A letter of referral would be better.


----------



## miller_elex (Jan 25, 2008)

Well, you're either related, or you're not.

Sounds like you're not.

You are going to have to get in under your own steam.

Which means, not to worry, because you don't live in part of the country that operates that way anyways.

Now when times are this slow, things at the contractor start to work differently. The moron who is related, or the secret gay lover, or the guy with the pictures of the boss and a goat, the guy who buys someone off, well that guy keeps his job.
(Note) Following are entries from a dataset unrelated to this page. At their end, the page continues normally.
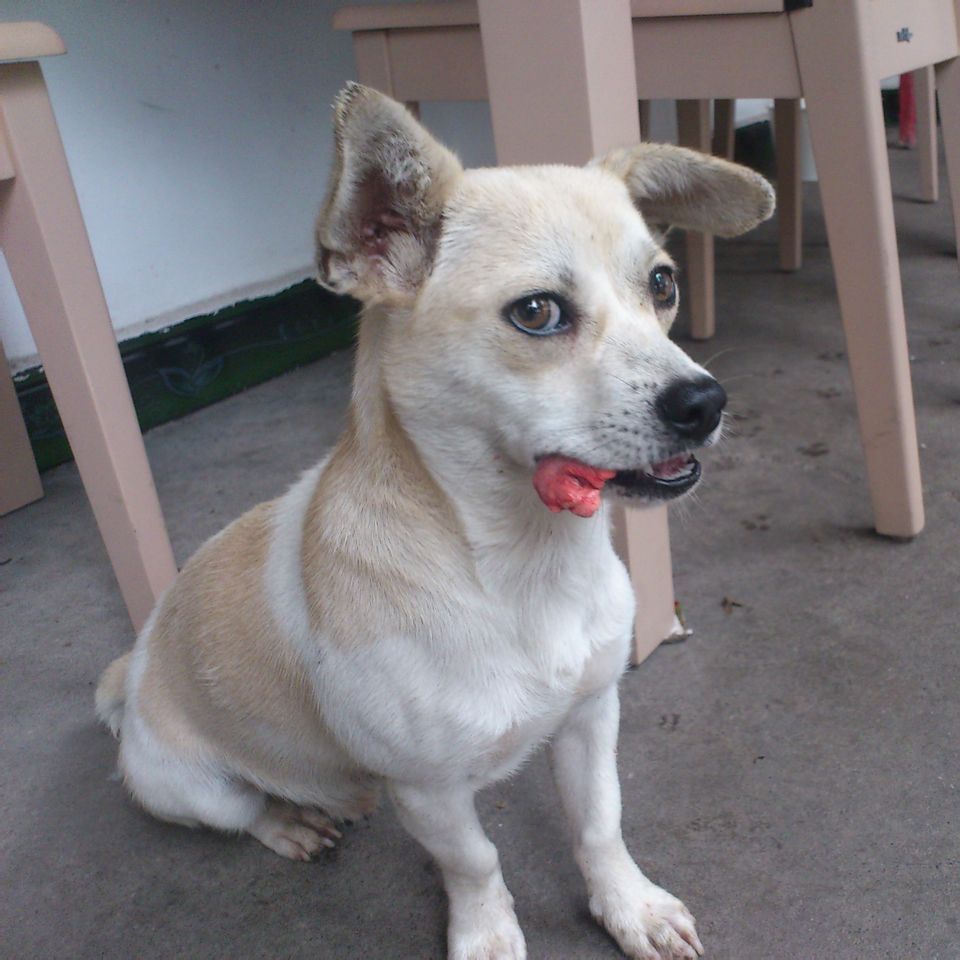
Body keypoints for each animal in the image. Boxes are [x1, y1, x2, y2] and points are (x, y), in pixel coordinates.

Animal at [96, 84, 773, 960]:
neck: (527, 564)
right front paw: (488, 936)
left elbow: (600, 825)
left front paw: (629, 908)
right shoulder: (430, 793)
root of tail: (134, 673)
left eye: (662, 285)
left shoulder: (592, 719)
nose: (705, 402)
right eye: (537, 312)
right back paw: (294, 821)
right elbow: (477, 863)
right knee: (246, 811)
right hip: (194, 789)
Moral of the story, you've still got a shot at getting in, but make sure you are real good with your finances so you can weather slow times.


----------



## dukester (Jun 22, 2009)

make sure he has his dues paid up to date!!!!


----------



## westernexplorer (Jun 20, 2009)

I agree with Brian John, a letter of reference is never a bad idea. Also Miller, is shooting you straight. I work through the local to make max wages and benefits, like retirement. However I don't rely on the IBEW for exclusive income. Its a different mind set.
What many non-union electrician's don't see or understand is they look to the trade to keep them employed year around, even if they are working for much less money. A lot of Union guys view the trade a means to make top wages when we work and during our off time, do other things. When I'm not working out of the hall, I do electrical inspections, I and many like myself don't rely on the IBEW for our only source of income......I have a friend who owns a cattle ranch and comes off the ranch to work the big jobs about 6 months out of the year and then he goes back and plays on his farm, which generates income......but you know what, he is a strong person and KNOW employer owns him.... This is why many contractors hate guys like thats, because he doesn't get on his knees and beg for his job....When non-union guys brag to me about working all year long, I just laugh at them and tell them "Because you don't have any other choice"


----------



## mikeg_05 (Jan 1, 2009)

Thanks for all your imput guys, I appreciate the honestly for sure. I understand that I probably wont be working all year long, but the top wages, benefits out way that. I will get a referral letter and hope for the best, but I have to wait for the school office to open to get my transcript. Thank you again.


----------